Company’s coming in fewer than a couple of weeks. That’s incentive to take care of some things long overdue. Sort of like expecting a visit from one’s mother. The punch list included trimming the mature hedge on two sides of the lot. To be considerate of our two neighbors’ and our own health, it was time.
Memorial Day weekend seemed a good block of time for this chore. I got out the ladder and the loppers and started the job. DH wanted to know exactly how high the cut hedge would be. So I trimmed a sample. Then it worked out that whoever was atop the ladder (the two of us took turns) could sight a line and cut away.
We like the hedge because it is so “island.” We prefer it to a fence or a wall. It grows—boy, does it grow. All one has to do is stick a cutting into the ground. It offers wonderful privacy and, if you let it grow as big as ours, condos for birds. When it’s hot and humid, you can give it a squirt with the garden hose, and the evaporation from the thick mass of green leaves cools the air.

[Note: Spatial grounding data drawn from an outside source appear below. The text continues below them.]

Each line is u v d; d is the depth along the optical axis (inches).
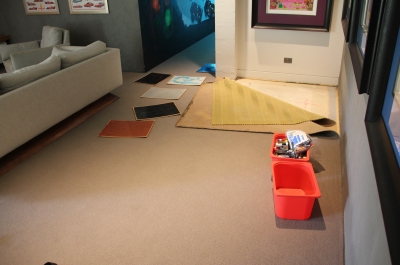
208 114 143.4
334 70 171.6
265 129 128.7
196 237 81.0
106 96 164.6
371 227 51.3
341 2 156.3
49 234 83.3
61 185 101.5
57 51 163.8
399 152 38.2
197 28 283.3
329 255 74.7
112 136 129.0
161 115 145.1
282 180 94.6
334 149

What happens when the panax gets too tall? In high winds, the whipping branches/logs could be damaging. They block the flow of the trade winds, sunlight for the rest of the garden, and in our case, the views of the mountains, ocean, and sky. Yep, pretty tall.
Trimming back the panax remedied all of that. Plus, Alice Brown gets to sunbathe on the deck longer. That dog: she just knows how to recharge.
We’re happy to finish the project! It was hard work, not without incident. I am recovering from a mean bump on the head from one of the logs. Gave me a goose egg, I think they call it, and a black eye, my first. No pictures, please.
My neighbor Kim was very kind and told me about arnica and Dermablend, about which my naturopath and equestrian friends concurred would help. Just in case, I went to the ER for a CT scan, and the docs say my brain’s good. Reiki helps too.
After loading, hauling, and unloading a few truckloads of green waste to the dump today, we are promising to keep the hedge maintained. Oh, yes, we made that promise before to no avail, but I’m sure we will be more conscientious in the future.